30 avril 2026

La CAF tente de dissuader le Maroc de faire jouer le tournoi à l’été 2025

CAN 2025 : le dossier brûlant 

Le Maroc sera hôte de la CAN 2025. Et il veut absolument la faire jouer en été de la même année. En tant que membre très influent au Bureau exécutif de la Confédération africaine de football (CAF), Fouzi Lekjaâ œuvre dans ce sens. Sauf qu’il y a un problème (et pas des moindres) : la période entre juin et juillet est déjà réservée par la… FIFA qui organisera la Coupe du Monde des clubs du 15 juin au 13 juillet. Et la Confédération africaine de football (CAF), que préside Patrice Motsepe, ne peut pas se mettre à dos l’instance mondiale en volant la vedette au Mondial des clubs. C’est pour cela qu’il y a une envie de réajuster le calendrier.

Par Mohamed Touileb

La détermination à organiser la CAN à l’été 2025 semble ferme du côté de nos voisins, et ce, malgré un calendrier footballistique défavorable pour tenir la messe continentale à cette période.

Dès lors, les plans des Marocains sont suspendus à une dérogation de la FIFA. Et la conception de la compétition de la Fédération royale marocaine de football (FRMF), que chapeaute Faouzi Lekjaâ, est préétablie. Avec une proposition pour le moins peu commune. Inédite même et à ranger dans l’inconcevable sur le plan sportif.

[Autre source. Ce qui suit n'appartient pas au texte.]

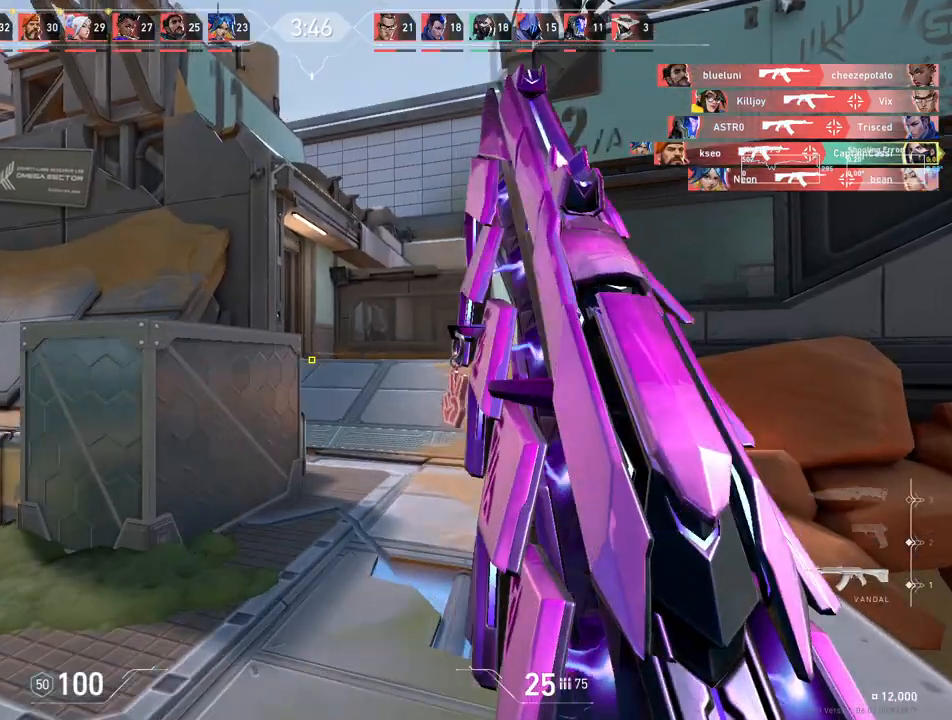
{"keys": ["a", "w"], "mouse": [], "events": [[467, "a", "down"]]}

La fraîcheur physique en péril

Ainsi, la FRMF imagine une compétition se déroulant à la troisième semaine du mois de juillet (23 juillet – 21 août) 2025. Cela signifie qu’il y aura chevauchement entre la Coupe du monde des clubs FIFA 2025, qui se tiendra dans l’intervalle cité plus haut aux Etats-Unis, et la 35e édition de la CAN.

Mais ce plan présente aussi une autre anomalie puisqu’il plombera le cycle de préparation des joueurs africains concernés par le Mondial des clubs. Dans le planning, une CAN jouée à la date souhaitée par le Maroc interviendra en amont de la saison post-Coupe du monde FIFA 2026 qui devra commencer plus tôt que dans les années “ordinaires”.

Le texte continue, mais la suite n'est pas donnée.